Tous les mois sur Détours, l'inénarrable David Abiker nous invite à faire une pause avec ses "éditours" dont il a le secret, et où il est question de mobilité, de mouvements et même, un peu, de poésie. Cette semaine, une humeur bien sentie (sic) sur ce virus qui met la planète sur la touche pause.
Si un jour on m’avait dit que je rédigerais la chronique de l’immobilité sur un site dédié à la mobilité à cause d’un virus sorti tout droit d’un film catastrophe, je ne l’aurais pas cru. Assignés à résidence, claquemurés, prisonniers, reclus, enfermés, immobilisés, bref, pas libres de nos mouvements, voilà ce que nous sommes, nous les Mobilettes et les Mobile Hommes…
Depuis le début du 20e siècle notre civilisation mondialisée est celle des transports et de leur accélération. Avant d’être les enfants de la société informatisée et du téléphone mobile, nous sommes d’abord les enfants du train, de l’avion, de la voiture individuelle et du vélo. Nous sommes aussi les enfants de la vitesse, de l’agilité et de la fluidité. Alors imaginez nos sorties régulées, notre vie réduite au plan de nos appartements…

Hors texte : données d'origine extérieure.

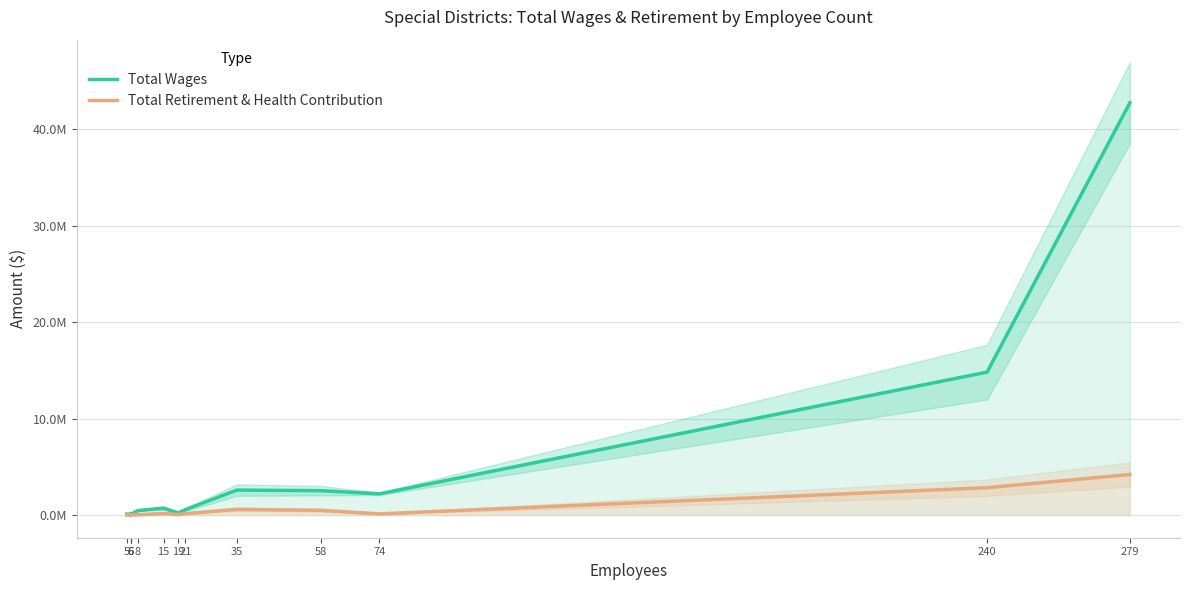

True or false: Total Wages and Total Retirement & Health Contribution intersect in this chart.

False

Quand le confinement a été annoncé, les parents ont paniqué. Comment occuper les enfants ? Cette angoisse traduisait surtout leur propre peur. Comment vivre sans aller au bureau, sans démarrer sa voiture, sans prendre un vélo, sans monter dans un bus, sans s’engouffrer dans une bouche de métro, sans prendre un avion, comment vivre et travailler dans un rayon limité. Comment vivre sans bouger ? Autant d’interrogation et d’incertitudes qui échappent aux enfants.
Sur internet, je découvre cette jeune fille confinée qui filme ce qui semble être un hublot par la vitre duquel on devine l’océan, des îles bref, un ailleurs, bleu azur comme la liberté. Voyage, voyage, comme dans la chanson… Et puis le smartphone dézoome et le hublot se transforme en lunette de toilette et la jeune fille n’est plus dans un avion mais chez elle devant son ordinateur.

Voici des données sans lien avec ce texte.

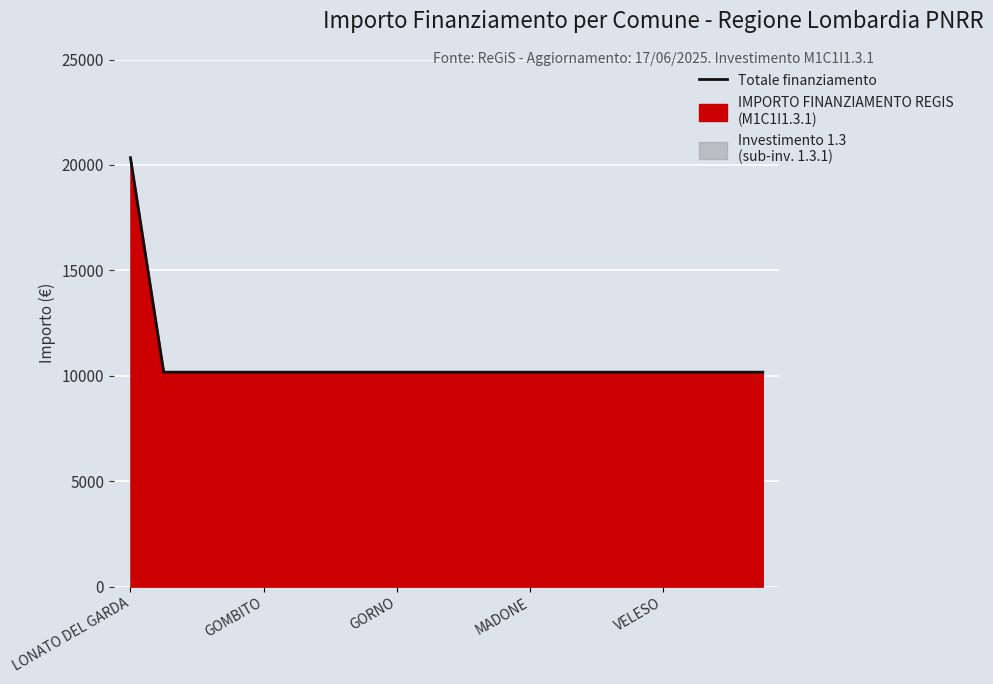

Read the value at 7.

10172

Cette jeune fille m’a rappelé la manière dont les enfants savent s’évader, la façon dont ils s’inventent un ailleurs. Il y a ces fusées qu’on se bricolait dans un carton, ces radeaux dans la tempête qu’on inventait sur son lit, ces voitures à pédales qui faisaient les 24 heures du Mans autour de la table du salon, nos trains électriques qui s’enfonçaient dans des tunnels fabriqués avec des boites à chaussures. Sans oublier les mouvement de troupes de nos petits soldats, des téléphériques dans l’escalier, des paquebots dans la baignoire et les campings de luxe dans le mobile home de Barbie.
Les enfants savent voyager en faisant du sur place, leurs parents ont plus de mal.